TAKING IT ALL TO THE WORLD

Author: Bruce Jenkins  Date Posted:7 February 2025 

TAKING IT ALL TO THE WORLD

A few days ago we escaped a summer scorcher by retreating to the coolth of an air-conditioned cinema. The film was James Mangold’s A Complete Unknown, the newly released biopic of the early career of Bob Dylan. Featuring a riveting performance by Timothée Chalamet, the film tracks Dylan’s career from his arrival in New York in 1961 to his game-changing performance at the Newport Folk Festival in 1965. In discography terms, this covers his first six albums: Bob Dylan to Highway 61 Revisited

Many music fans know (or have at least heard of) the last of these, the LP where Dylan "plugged in" and produced a truly electrifying album of blues-infused folk-rock. What is less well known is how that direction was clearly signposted—and indeed, initiated—on the previous record, Bringing It All Back Home.
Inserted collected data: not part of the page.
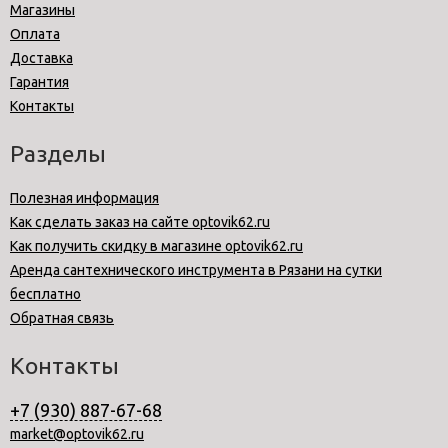
Магазины
Оплата
Доставка
Гарантия
Контакты
Разделы
Полезная информация
Как сделать заказ на сайте optovik62.ru
Как получить скидку в магазине optovik62.ru
Аренда сантехнического инструмента в Рязани на сутки
бесплатно
Обратная связь
Контакты
+7 (930) 887-67-68
market@optovik62.ru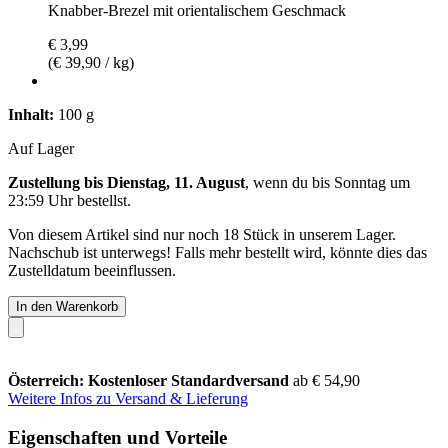
Knabber-Brezel mit orientalischem Geschmack
€ 3,99
(€ 39,90 / kg)
Inhalt:
100 g
Auf Lager
Zustellung bis Dienstag, 11. August
, wenn du bis
Sonntag um
23:59 Uhr
bestellst.
Von diesem Artikel sind nur noch 18 Stück in unserem Lager.
Nachschub ist unterwegs! Falls mehr bestellt wird, könnte dies das
Zustelldatum beeinflussen.
In den Warenkorb
Österreich: Kostenloser Standardversand
ab € 54,90
Weitere Infos zu Versand & Lieferung
Eigenschaften und Vorteile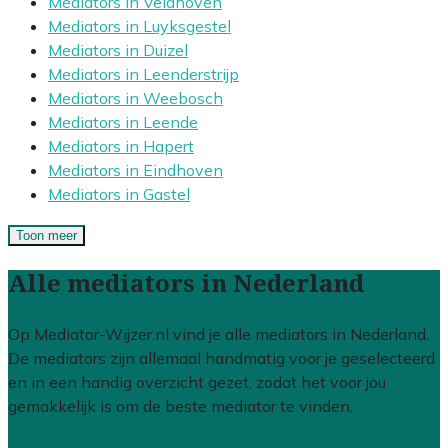
Mediators in Veldhoven
Mediators in Luyksgestel
Mediators in Duizel
Mediators in Leenderstrijp
Mediators in Weebosch
Mediators in Leende
Mediators in Hapert
Mediators in Eindhoven
Mediators in Gastel
Toon meer
Alle mediators in Nederland
Op Mediator-Wijzer.nl vind je alle mediators in Nederland.
De mediators zijn allemaal handmatig voor je geselecteerd
en in een handig overzicht gezet, zodat het voor jou
gemakkelijk is om de beste mediator te vinden.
Bob Dylan’s fifth studio album was released in April 1965, a mere five months before Highway 61. He was restless and driven. Dylan was bursting with ideas, flashing images, sounds and a unique vision; the young singer/poet may not have had a destination in mind but he sure as hell knew that he wasn’t gonna stand still. 

Bringing It All Back Home is an album of two distinct sides, rather like a crossroad sign that points Forward and Back. The first side has a fully amplified band who rocket out of the gate with the rollicking "Subterranean Homesick Blues", Dylan spitting out the dense lyric like a proto-rapper. (In passing, the film clip was also hugely influential and is still most entertaining.) The pace eases for "She belongs to me", a somewhat caustic portrait of an artistic and egotistic woman. The artist may have been Suze Rotolo but the ego is certainly Dylan’s.

"Maggie’s Farm" became a live staple for the ever-touring troubadour. It was part of the contentious electric set at the ’65 Newport festival where its loping blues seemed like a very direct message to fans and record company alike. Bob ain’t gonna work for anyone except himself, right?

"Love minus zero/No limit" offers a poetic love song that deploys electric instruments yet could scarcely be described as rock and roll. But there is still plenty to come on the powered up side, including the blues-rock of "Outlaw blues," the absurdist "On the road again" (no relation to Canned Heat’s later hit) and the crazy trip that is "Bob Dylan’s 115th dream."

An all time Dylan classic opens the second side of Bringing It All Back Home. "Mr Tambourine Man" has been analysed so often that we don’t need to agonise over  whether it is about LSD or just a musician colleague who had an oversized tambourine (or both). Eschewing forensic examination, the song remains mesmerising and shows Dylan settling comfortably back into acoustic folk mode. 

While the instrumentation and general musical palette might have been folk friendly, the lyrics and song structures were most certainly not. Lyrically, Dylan was smashing the folk mould with almost every song. As he wrote in Chronicles, his memoir, “What I did to break away, was to take simple folk changes and put new imagery and attitude to them, use catchphrases and metaphor combined with a new set of ordinances that evolved into something different that had not been heard before.” This approach is seen in one of Dylan’s most potent songs, "It’s alright, Ma (I’m only bleeding)" a song writhing with indignation and pithy observation that includes one of his best lines: "He not busy being born is busy dying."

The album closes with "It’s all over now, Baby Blue." There’s a melancholy tone of goodbye; a parting, a closing. It could be heard as an end-of-relationship farewell or a message to fans of Dylan’s early songs and albums. By taking folk forms and twisting them into his own unique shapes, Dylan was moving onwards, restlessly, compulsively. The crossroad sign actually says Forward and Forward, and both are there on Bringing It All Back Home.